Five years later, that really brings you back. Nothing does it quite so much, though, as the footage itself -- of the flooding, the people on rooftops holding signs for help, the bloated dead bodies floating in canals, and even streets. The outrage that it happened here, in the United States, remains fresh -- and in Spike Lee's new HBO documentary on the disaster and its aftermath, a follow-up to his earlier special When the Levees Broke, he includes several pieces of TV news that still sting. One is the infamous "doing a heckuva job, Brownie" remark by then-President George Bush. The other is CNN reporter Soledad O'Brien's interview with that very Brownie -- Michael Brown, then the head of the FEMA government response agency -- whose response to O'Brien, five days after tragedy struck, leaves her incredulous.
"FEMA's been on the ground for four days and is going into the fifth day," O'Brien says. "Why no massive air drop of food and water? In Indonesia, they got a food drop two days after the tsunami struck."
"We're feeding those people in the convention people in the convention center," Brown replies. "We have fed over 150,000 people as of last night. That is happening."
"But I guess the point is, as of last of last night -- I have to stop you here," she interjects. "Why are you discovering this now? It's been five days. The head of police says it's been five days since FEMA been there. The mayor, the former mayor [was] putting out SOS's on Tuesday morning, crying on national television, saying 'Please send in troops.' So the idea that yes, I understand you're feeding people and trying to get in there now, but it's Friday! It's Friday!"

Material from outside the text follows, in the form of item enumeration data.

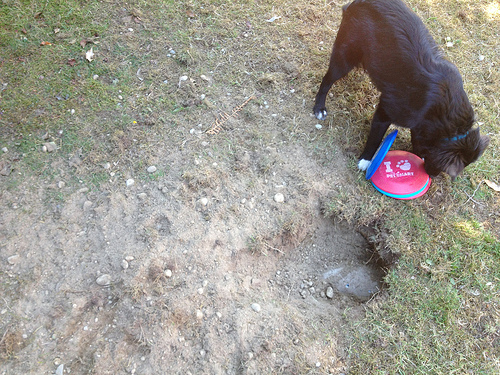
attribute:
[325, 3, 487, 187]
dog — black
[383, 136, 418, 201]
kits — red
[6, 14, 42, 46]
grass — green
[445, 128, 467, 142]
collar — blue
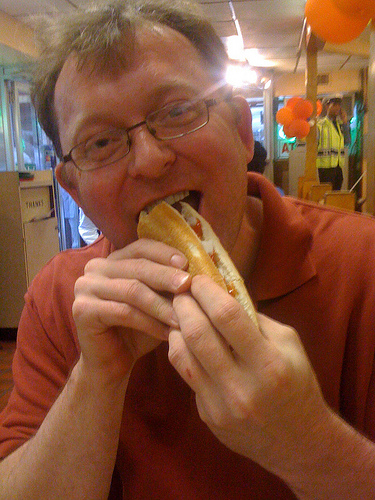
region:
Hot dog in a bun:
[129, 199, 259, 339]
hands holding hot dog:
[70, 201, 328, 427]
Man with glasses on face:
[57, 90, 230, 174]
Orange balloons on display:
[275, 94, 322, 139]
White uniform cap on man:
[319, 90, 345, 107]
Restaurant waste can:
[4, 166, 59, 334]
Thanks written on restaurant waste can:
[21, 196, 49, 211]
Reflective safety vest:
[314, 117, 347, 172]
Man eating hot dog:
[22, 6, 267, 345]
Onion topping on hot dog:
[197, 239, 219, 256]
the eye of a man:
[138, 92, 219, 141]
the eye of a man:
[73, 122, 138, 170]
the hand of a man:
[163, 272, 373, 494]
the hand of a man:
[0, 236, 192, 499]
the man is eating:
[11, 0, 370, 494]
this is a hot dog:
[118, 193, 267, 338]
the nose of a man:
[123, 141, 180, 186]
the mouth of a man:
[131, 180, 215, 240]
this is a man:
[308, 79, 368, 200]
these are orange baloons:
[260, 76, 326, 160]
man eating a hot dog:
[4, 8, 373, 498]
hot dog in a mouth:
[109, 173, 276, 362]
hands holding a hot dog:
[58, 198, 326, 441]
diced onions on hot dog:
[176, 202, 237, 281]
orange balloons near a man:
[270, 83, 355, 188]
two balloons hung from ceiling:
[270, 1, 372, 211]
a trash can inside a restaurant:
[0, 53, 101, 338]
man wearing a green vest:
[305, 90, 356, 195]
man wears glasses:
[15, 6, 333, 338]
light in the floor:
[211, 24, 289, 109]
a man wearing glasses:
[44, 113, 212, 194]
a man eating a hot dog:
[112, 114, 239, 282]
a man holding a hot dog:
[77, 166, 244, 491]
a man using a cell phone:
[321, 92, 351, 136]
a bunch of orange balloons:
[270, 92, 320, 150]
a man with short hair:
[28, 20, 233, 145]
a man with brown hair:
[41, 16, 212, 139]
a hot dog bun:
[147, 215, 241, 285]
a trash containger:
[15, 166, 55, 287]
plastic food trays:
[7, 164, 55, 191]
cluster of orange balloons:
[272, 96, 321, 142]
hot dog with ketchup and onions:
[135, 201, 259, 350]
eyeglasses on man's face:
[55, 84, 235, 175]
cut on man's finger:
[184, 364, 194, 381]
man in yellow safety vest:
[314, 91, 347, 193]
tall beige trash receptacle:
[1, 166, 62, 337]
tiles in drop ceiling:
[213, 3, 357, 69]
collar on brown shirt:
[246, 172, 316, 305]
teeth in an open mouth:
[130, 188, 191, 211]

But it's not all bad news and rehash. That same Spike Lee documentary, which is called If God is Willing and Da Creek Don't Rise and airs tonight and tomorrow night at 9 p.m. EST on HBO, covers new ground. Too much, actually -- squeezing in both this year's Super Bowl win by the New Orleans Saints and the BP mega-oil spill. But it also looks for signs of hope in the rebuilding of New Orleans and vicinity -- and finds them, among other places, in the infamous Lower Ninth Ward, where actor Brad Pitt and his business partner arranged for the design and construction of hundreds of new homes for low-income residents.
The point of all these TV specials is clear. We shouldn't forget what happened five years ago. And TV, more than any other medium, brings it back the most vividly the way we first experienced it.
David Bianculli is founder and editor of TVWorthWatching.com and teaches TV and film at Rowan University in New Jersey.